Komfort vs. Eigenleistung
Die IT eines Unternehmens benötigt zwingend die bereits genannten IT-Basis-Dienste. Für eine gut funktionierende IT-Landschaft bedarf es allerdings vieler weiterer Komponenten: Einen Identity-Dienst zur Identifikation und Authentifizierung der AnwenderInnen, Workplace-Services zur Bereitstellung der Arbeitsplatz-IT, Applikationen und Prozesse zur Sicherstellung der Konzern-Governance, Anwendungen zur Erstellung und Bereitstellung von Management-Berichten, Services zur Ablage des Source-Codes und viele mehr. Schon mittelgroße Organisationen kommen leicht auf über 1000 solcher Anwendungen und Dienste.
Entscheidet sich ein Unternehmen nun für eine Cloud, die im Wesentlichen die IT-Infrastruktur anbietet, dann muss es die Zusatzdienste selbst aufbauen und betreiben. Migriert es dagegen in die Public Cloud eines Hyperscalers, kann es dort komfortabel auf die vorhandenen Dienste zugreifen und hat deutlich weniger eigenen Aufwand.
Nun versetzen Sie sich in die Rolle eines IT-Entscheiders. Hunderte von Zusatzdiensten selbst verantworten, ausgebildete Fachkräfte vorhalten, jeder Fehler jedes dieser Dienste kann das ganze Unternehmen lahmlegen: Welchen Weg gehen Sie? Eigenleistung oder weitverbreitete Standards der Weltmarktführer nutzen?
Der Erfolg der Public Clouds zeigt, dass die meisten CIOs und CTOs der Großunternehmen sich für die Public Cloud entscheiden. Die Ministerialperson hatte insofern recht: Man ist schnell drin in der Public Cloud. Und wenn man drin ist, kommt man schnell noch tiefer rein.
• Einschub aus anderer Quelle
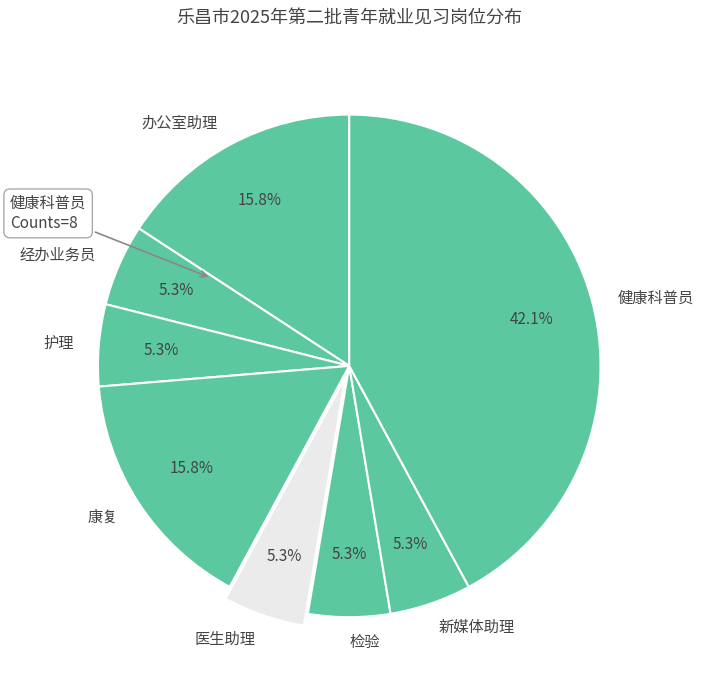

The 护理 slice represents 1% of the pie. True or false?

False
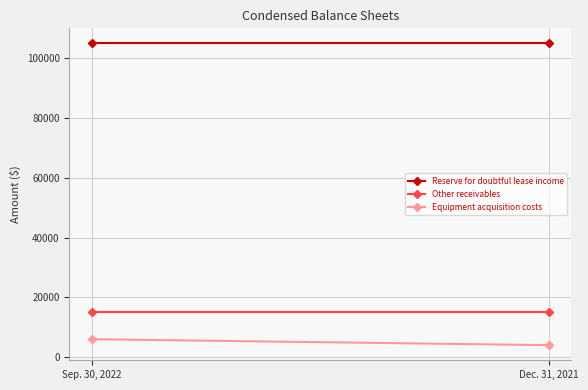

What is the label of the 2nd point from the left?

Dec. 31, 2021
Jeder Service ist unterschiedlich klebrig
Aber wie schnell kommt man nun wieder heraus aus dem Public-Cloud-Ökosystem, und was benötigt es dafür? Gregor Hohpe (von AWS übrigens) beschreibt in seinem Artikel auf martinfowler.com mehrere Formen eines solchen Lock-Ins. Den sogenannten „Product Lock-In“ haben wir in Grafik 1 visualisiert.
Oben rechts befinden sich beispielsweise die „Enterprise Governance“-Features der Public Cloud. Damit steuern vor allem Konzerne, welche Personen welche Applikationen betreuen dürfen, in welcher Höhe sie dort Kosten erzeugen dürfen und wie diese Kosten intern zusammengefasst und weiterberechnet werden.
Ist diese Hinterlegung für mehrere Tausend Applikationen und Mitarbeitende erst einmal erfolgt, wird eine Migration in eine andere Cloud sehr aufwändig (X-Achse). Zudem gibt es kaum alternative Cloud-Provider, die vergleichbare Governance-Services bieten (Y-Achse). Die Abbildung genau dieser Governance ist jedoch für große Unternehmen strategisch überaus relevant (Größe der Bubble).
Viele Dienste der Public Cloud sind somit klebrig (siehe oben rechts), die klassische Cloud-Infrastruktur selbst jedoch nicht (siehe unten links). Dank Container-Architekturen und vieler alternativer Clouds sind Applikationen, die keine der Komfortdienste nutzen, einfach migrierbar.
Das Ökosystem ist besonders klebrig
Besonders „hinterhältig“ scheinen die Hyperscaler, weil sie für viele mögliche Herausforderungen der Enterprise-IT einen bequemen Service mit geringen Einstiegshürden vorhalten. Sie möchten ein Machine-Learning-Modell zur intelligenten Düngung von Feldern auf eine Drone aufspielen? Dafür haben wir Azure IoT Edge. Sie möchten Ihre Daten automatisiert klassifizieren? Nehmen Sie doch Microsoft Purview. Sie möchten ihre Satellitenkommunikation steuern? Da hätten wir AWS Ground Station. Einen Data Lake? Künstliche Intelligenz? Eine Call-Center-Lösung? Streaming-Services? Für alles und alle ist etwas da.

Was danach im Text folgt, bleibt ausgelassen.